Não há, em termos de superação da opressão social, ou violência material imposta aos pobres, que se dissociar a ação de Deus e dos homens. Para Comblin, existe uma unidade de atuação, que é essencial para sua efetiva concreção.

É por meio da conjugação da ação que se efetiva na história e da palavra que comunica o ato de suplantação da realidade de opressão dos mais fracos na sociedade que se pode efetivamente promover a superação dessa realidade, visto que os detentores legítimos do desfrute da esperança divina são os pobres vitimados, excluídos intelectualmente, materialmente e socialmente. Neste sentido, Padilla, parece concordar com Comblin, e declara o que vem a ser o reino de Deus e o seu poder:

“O reino tem a ver com o poder dinâmico de Deus por meio do qual ‘os cegos veem, os coxos andam, os leprosos são purificados, os surdos ouvem, os mortos são ressuscitados, e aos pobres está sendo pregado o evangelho’ (...) Em sintonia com isto, o reino é o poder dinâmico de Deus que se torna visível por meio de sinais concretos que mostram que Jesus é o Messias. E uma nova realidade que entrou no centro da história e que afeta a vida humana não somente moral e espiritualmente, mas também física e psicologicamente, material e socialmente”. (PADILLA, 2014: 213,214)

As vítimas, para Comblin e Padilla, são os pobres, os oprimidos e os cativos na sociedade, eles têm o primeiro lugar no foco de ação de Deus, pois o poder de Deus realiza-se em sua ação no que era fraco e incapaz de agir. A eles o reino de Deus se dirige, e por isso que tanto Comblin quanto Padilla os têm como seu ponto focal de pensamento e a razão da sua hermenêutica, não como um fim em si mesmo, mas como uma necessidade de promoção da esperança de transformação e libertação de seu estado de pobreza, sofrimento, humilhação, perseguição e angústia.

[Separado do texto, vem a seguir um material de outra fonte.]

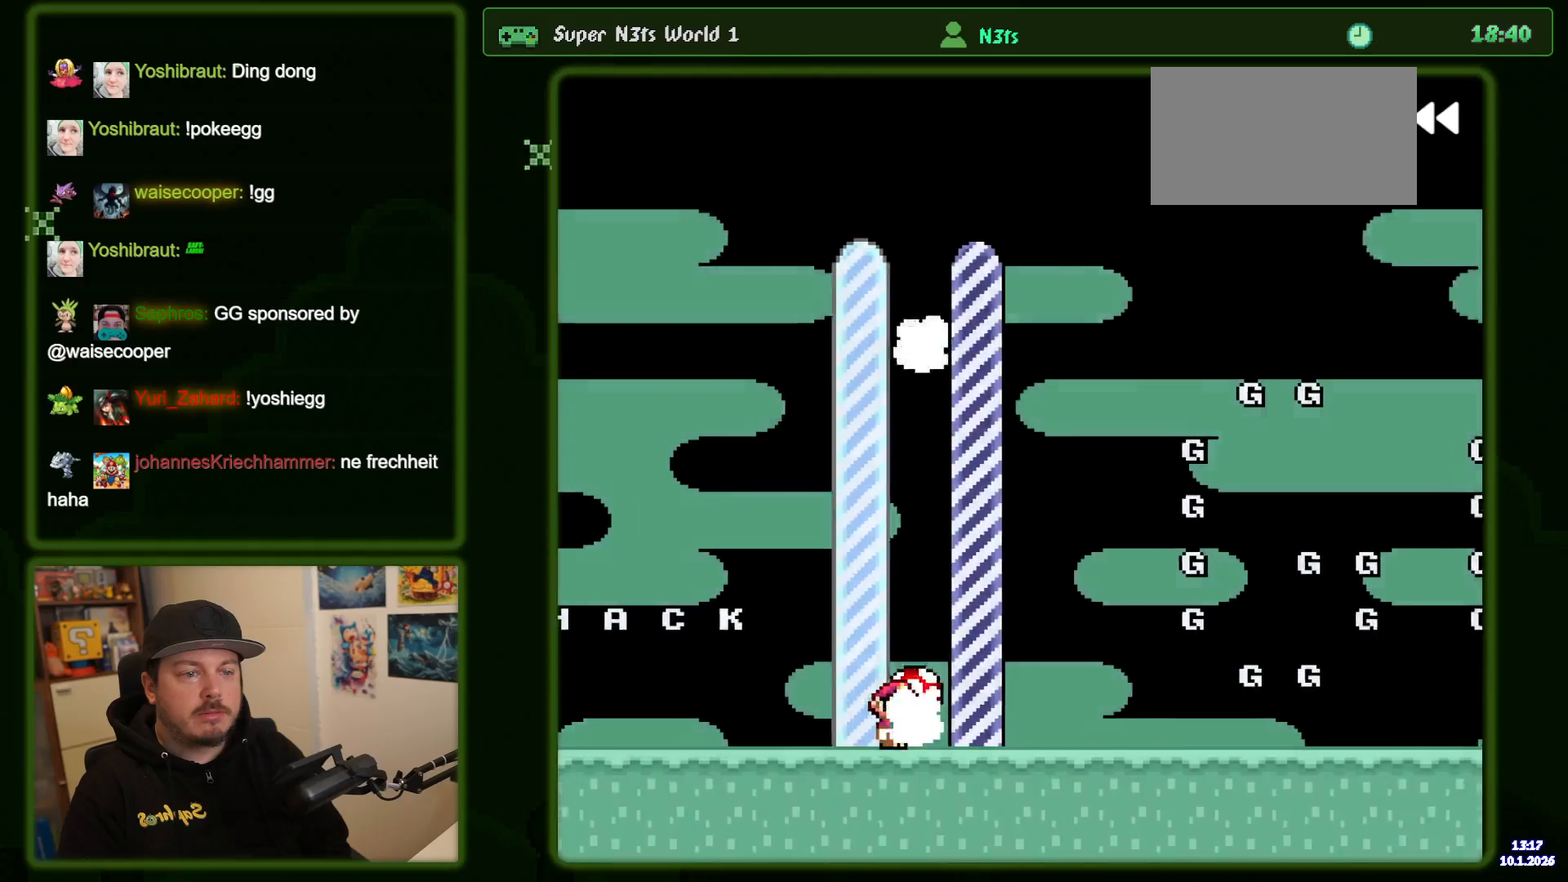
{"buttons": ["Y"], "events": []}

Por fim, a palavra e a ação tem um papel importante para o estabelecimento da realidade do reino de Deus, não que sejam inseparáveis e dicotômicas, muito menos que devam ser escolhidas alternativamente, mas porque, como expõe Comblin e dá a entender Padilla, elas se conjugam para a expressão do poder de Deus na ação para promover a esperança, a libertação e a

transformação dos fracos e oprimidos. A palavra como veículo concreto de esperança dessa ação e a ação como efetivo poder transformador de Deus nos homens.